Sometimes it is not easy to discern the strain of peace in scripture; there is plenty of violence within the Old Testament, for example. How does this influence the relationship we have with our God, with our world and with one another in the light of Christ’s life and teaching?
One way to understand this is to appreciate that the arrival of Christ signals a special point of development of humanity and our spirituality. In simple terms, John the Baptist begins to announce a message that might be stated as: “Grow up! Stop fighting! Show compassion! Listen!”
We are challenged to hear these words and make them work in our own lives. Jesus comes to show us a reference point for human development, an example of what we can be, a glimpse of the sheer purity that is the benchmark for all humans created in God’s image. In Jesus, God challenges us to be what we were created to be.
In Advent, these dramatic images of fire, scrubbing, and road-building describe what it is like to prepare to experience the salvation of God and aspire to the model of Christ.
None of this is easy; and so when we see violence in our world, we are tempted to simplistic reasoning that leads to violence in response.
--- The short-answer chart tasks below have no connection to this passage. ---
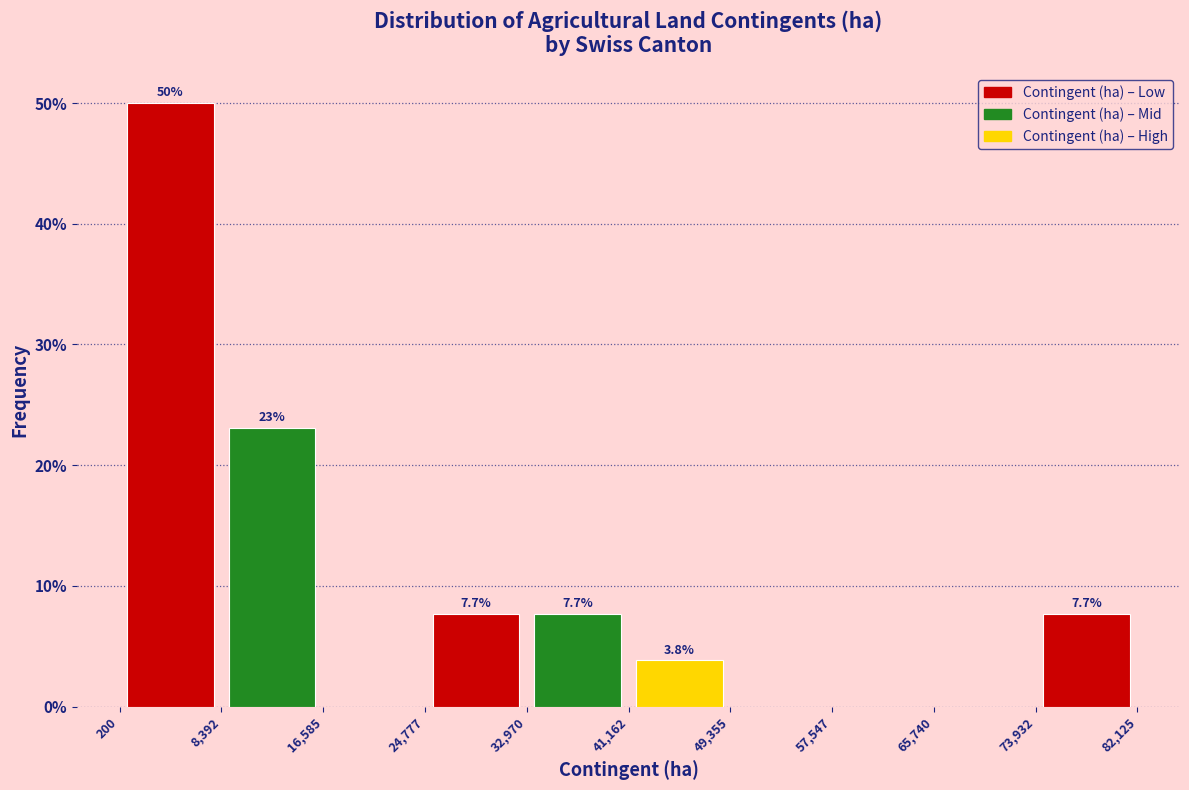

Over which range of the x-axis is the bar tallest?

200 to 8,392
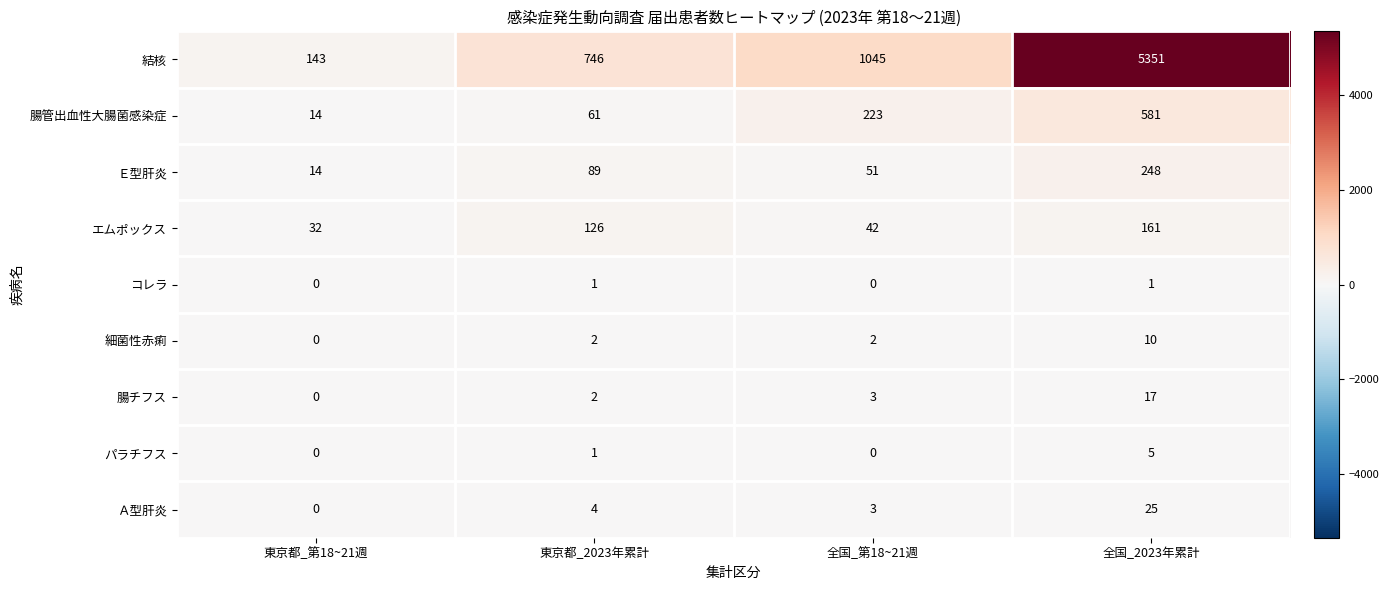

What is the spread (max minus min) of values at 東京都_2023年累計?

745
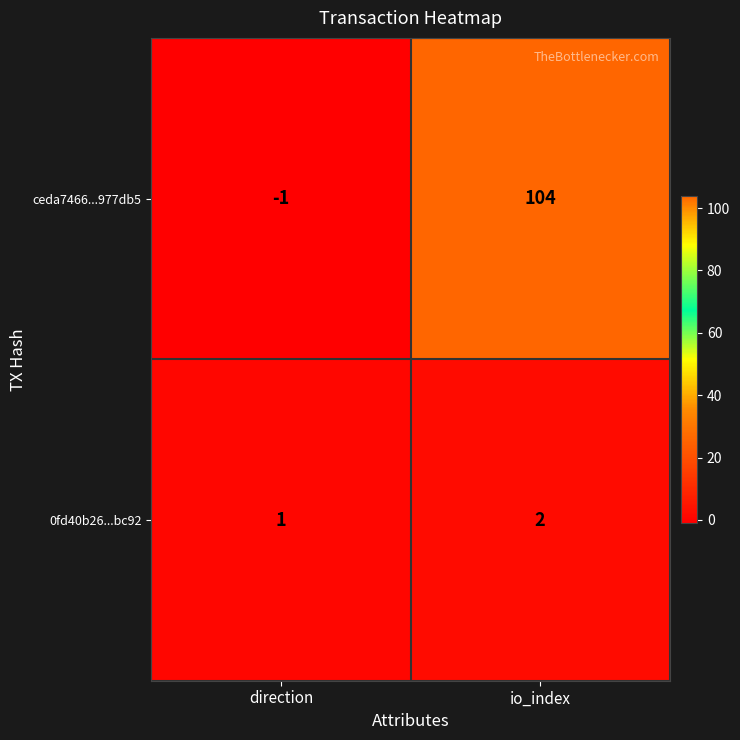

What is the average value of the ceda7466...977db5 series?

52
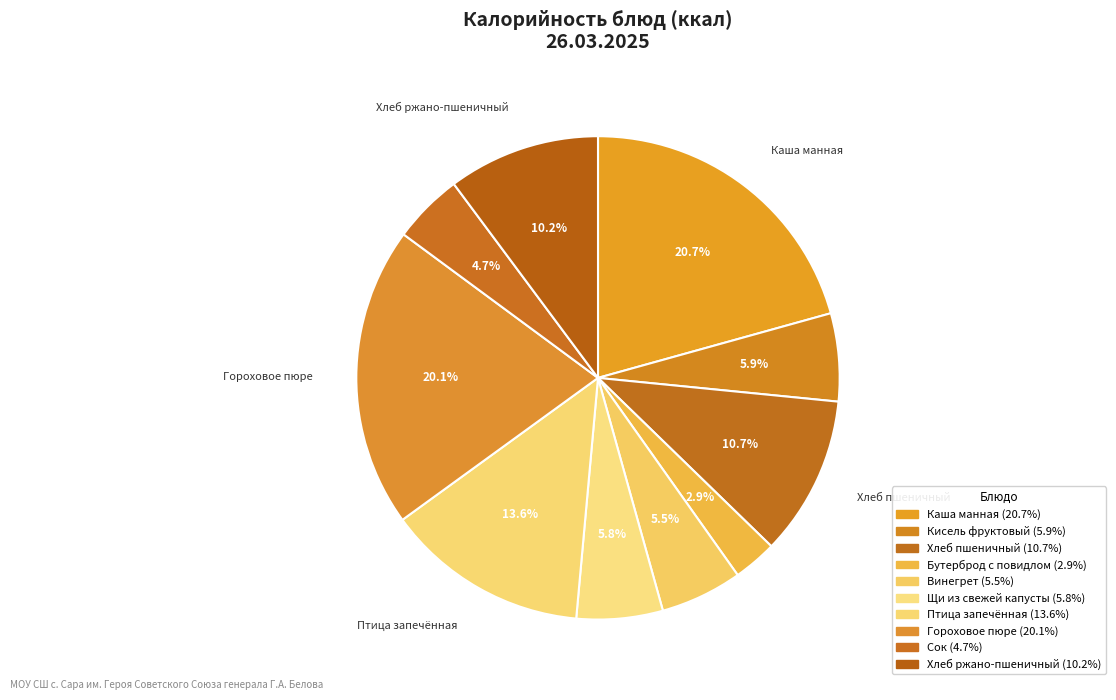

What is the change in value from Птица запечённая to Сок?

-110.4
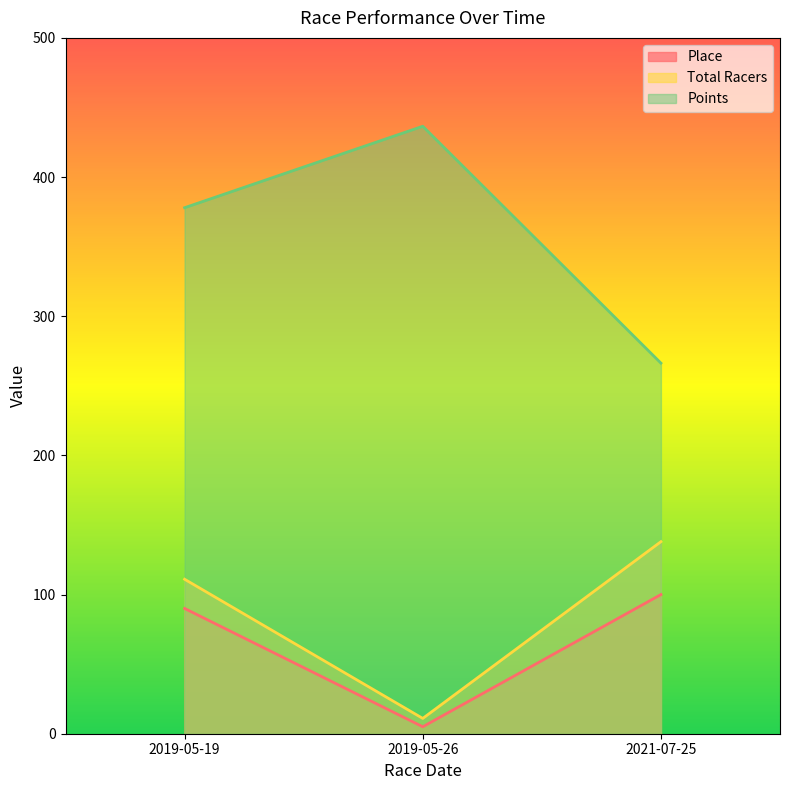

Is it true that Total Racers equals 3.6 at 2019-05-26?

False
But this is not the way of Jesus, who truly walked the path of peace through justice, rather than force, even though it proved costly for him.
That is why John the Baptist announces: “Grow up! Stop fighting! Start caring! Listen!” The journey through Advent is a time to reflect upon this, to appraise honestly the legacy of our scripture and tradition, and to examine how we prepare to model the life of Christ in our own time and place.